BONUS: Reproducible scientific workflows
Overview
Teaching: 10 min
Exercises: 0 minQuestions
Objectives
Get an idea of the interplay between containers and workflow engines
Scientific workflow engines
Let’s see how Singularity containers can be used in conjunction with a popular workflow engine.
Scientific workflow engines are particularly useful for data-intensive domains including (and not restricted to) bioinformatics and radioastronomy, where data analysis and processing is made up of a number of tasks to be repeatedly executed across large datasets. Some of the most popular ones, including Nextflow and Snakemake, provide interfaces to container engines. The combination of container and workflow engines can be very effective in enforcing reproducible, portable, scalable science.

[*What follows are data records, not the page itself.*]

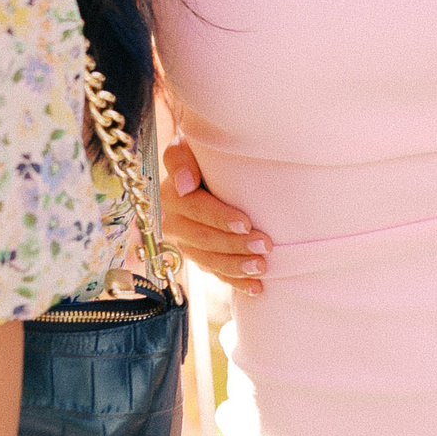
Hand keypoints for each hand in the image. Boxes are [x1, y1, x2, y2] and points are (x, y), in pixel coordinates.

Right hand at [160, 139, 268, 295]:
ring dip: (236, 267)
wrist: (198, 170)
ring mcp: (184, 243)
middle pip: (203, 238)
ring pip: (208, 260)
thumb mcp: (185, 147)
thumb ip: (179, 159)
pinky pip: (214, 273)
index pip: (195, 209)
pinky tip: (255, 288)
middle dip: (235, 244)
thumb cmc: (198, 155)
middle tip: (266, 245)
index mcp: (170, 195)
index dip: (219, 217)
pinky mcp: (197, 256)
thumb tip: (183, 185)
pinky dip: (235, 282)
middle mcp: (173, 222)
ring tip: (262, 268)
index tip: (246, 222)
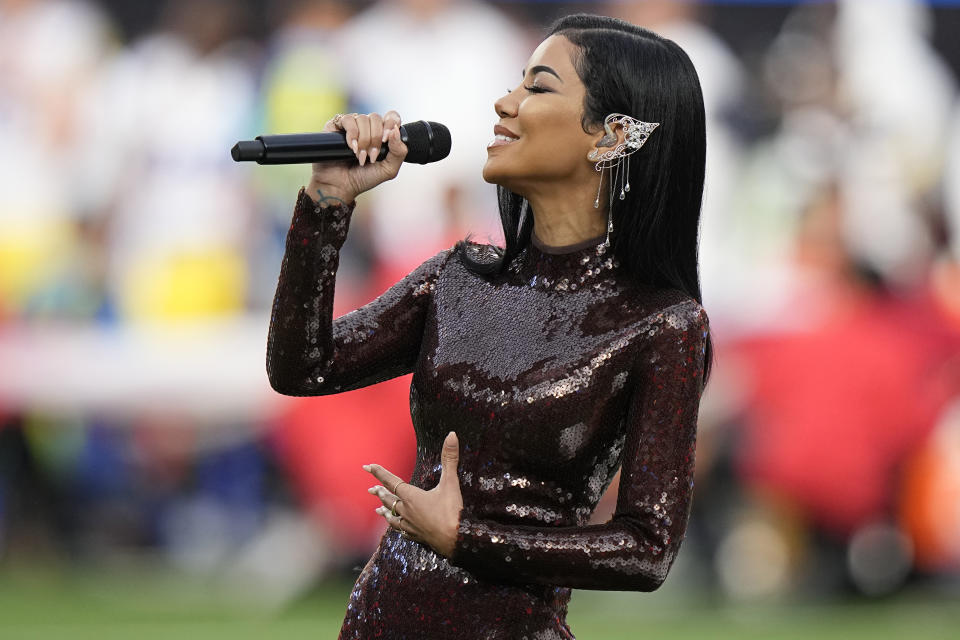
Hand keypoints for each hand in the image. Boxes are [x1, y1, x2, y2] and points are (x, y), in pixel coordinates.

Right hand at [308, 110, 406, 206]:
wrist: (340, 186)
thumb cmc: (364, 179)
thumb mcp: (388, 170)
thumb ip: (399, 152)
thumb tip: (395, 130)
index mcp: (382, 134)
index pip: (391, 117)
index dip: (390, 124)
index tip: (385, 140)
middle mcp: (367, 127)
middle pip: (376, 118)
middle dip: (375, 139)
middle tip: (371, 156)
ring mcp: (352, 126)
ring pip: (362, 118)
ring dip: (363, 140)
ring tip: (359, 157)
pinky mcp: (336, 126)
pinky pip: (348, 119)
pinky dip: (352, 134)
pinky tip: (351, 148)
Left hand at [363, 431, 462, 558]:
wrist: (456, 541)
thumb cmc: (452, 511)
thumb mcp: (451, 482)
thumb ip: (450, 458)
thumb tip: (452, 435)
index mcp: (412, 497)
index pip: (391, 481)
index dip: (379, 472)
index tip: (367, 467)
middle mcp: (407, 511)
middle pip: (389, 499)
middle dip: (380, 492)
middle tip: (371, 489)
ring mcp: (410, 525)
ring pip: (392, 516)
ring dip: (385, 511)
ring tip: (378, 509)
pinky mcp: (416, 536)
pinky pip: (401, 530)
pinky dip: (396, 526)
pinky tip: (397, 528)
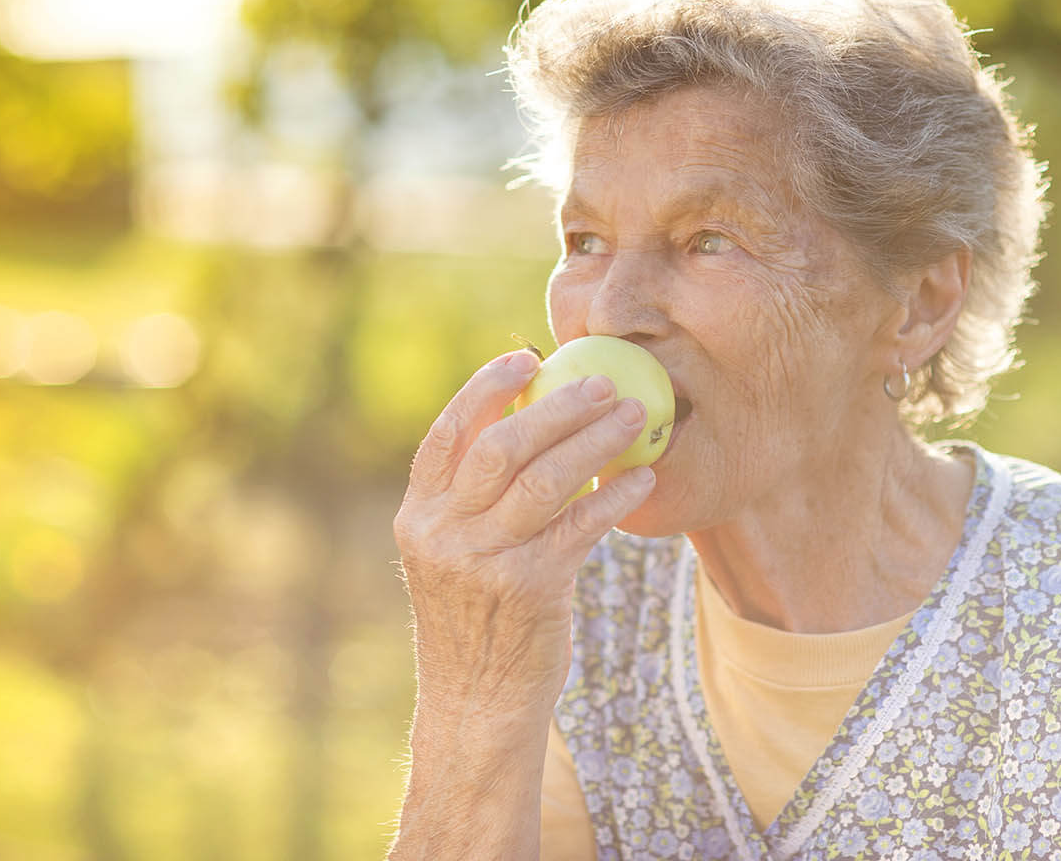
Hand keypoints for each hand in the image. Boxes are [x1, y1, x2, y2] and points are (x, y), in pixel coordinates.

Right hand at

Now, let’s try and use Singularity and Nextflow to run a demo RNA sequencing pipeline based on RNAseq-NF.
Run a workflow using Singularity and Nextflow
Let’s cd
into the appropriate directory:
cd /data/bio-intro-containers/exercises/nextflow
For convenience, the content of the pipeline RNAseq-NF is already made available in this directory. There are two critical files in here, namely main.nf
, that contains the translation of the scientific pipeline in the Nextflow language, and nextflow.config
, that contains several profiles for running with different software/hardware setups. Here we are going to use the profile called singularity
.
It’s time to launch the pipeline with Nextflow:
nextflow run main.nf -profile singularity
We’ll get some information on the pipeline, along with the notice that the appropriate container is being downloaded:
N E X T F L O W ~ version 19.10.0
Pulling marcodelapierre/rnaseq-nf ...
downloaded from https://github.com/marcodelapierre/rnaseq-nf.git
Launching `marcodelapierre/rnaseq-nf` [hopeful_almeida] - revision: 91dd162c00 [master]
R N A S E Q - N F P I P E L I N E
===================================
transcriptome: /data/work/.nextflow/assets/marcodelapierre/rnaseq-nf/data/ggal/ggal_1_48850000_49020000.Ggal71.500bpflank.fa
reads : /data/work/.nextflow/assets/marcodelapierre/rnaseq-nf/data/ggal/ggal_gut_{1,2}.fq
outdir : results
WARN: Singularity cache directory has not been defined -- Remote image will be stored in the path: /data/work/singularity-test/nxf/work/singularity
Pulling Singularity image docker://nextflow/rnaseq-nf:latest [cache /data/work/singularity-test/nxf/work/singularity/nextflow-rnaseq-nf-latest.img]
It will take a bunch of minutes to download the container image, then the pipeline will run:
[9e/a8a999] Submitted process > fastqc (FASTQC on ggal_gut)
[6a/4ec5ee] Submitted process > index (ggal_1_48850000_49020000)
[91/109c65] Submitted process > quant (ggal_gut)
[ab/081287] Submitted process > multiqc
Done! Open the following report in your browser --> results/multiqc_report.html
The final output of this pipeline is an HTML report of a quality control task, which you might eventually want to download and open up in your browser.
However, the key question here is: how could the sole flag -profile singularity
trigger the containerised execution? This is the relevant snippet from the nextflow.config
file:
singularity {
process.container = 'nextflow/rnaseq-nf:latest'
singularity.enabled = true
singularity.autoMounts = true
}
The image name is specified using the process.container
keyword. Also, singularity.autoMounts
is required to have the directory paths with the input files automatically bind mounted in the container. Finally, singularity.enabled
triggers the use of Singularity.
Based on this configuration file, Nextflow is able to handle all of the relevant Singularity commands by itself, i.e. pull
and exec
with the appropriate flags, such as -B
for bind mounting host directories. In this case, as a user you don’t need to know in detail the Singularity syntax, but just the name of the container!
More information on configuring Nextflow to run Singularity containers can be found at Singularity containers.
Key Points
Some workflow engines offer transparent APIs for running containerised applications
If you need to run data analysis pipelines, the combination of containers and workflow engines can really make your life easier!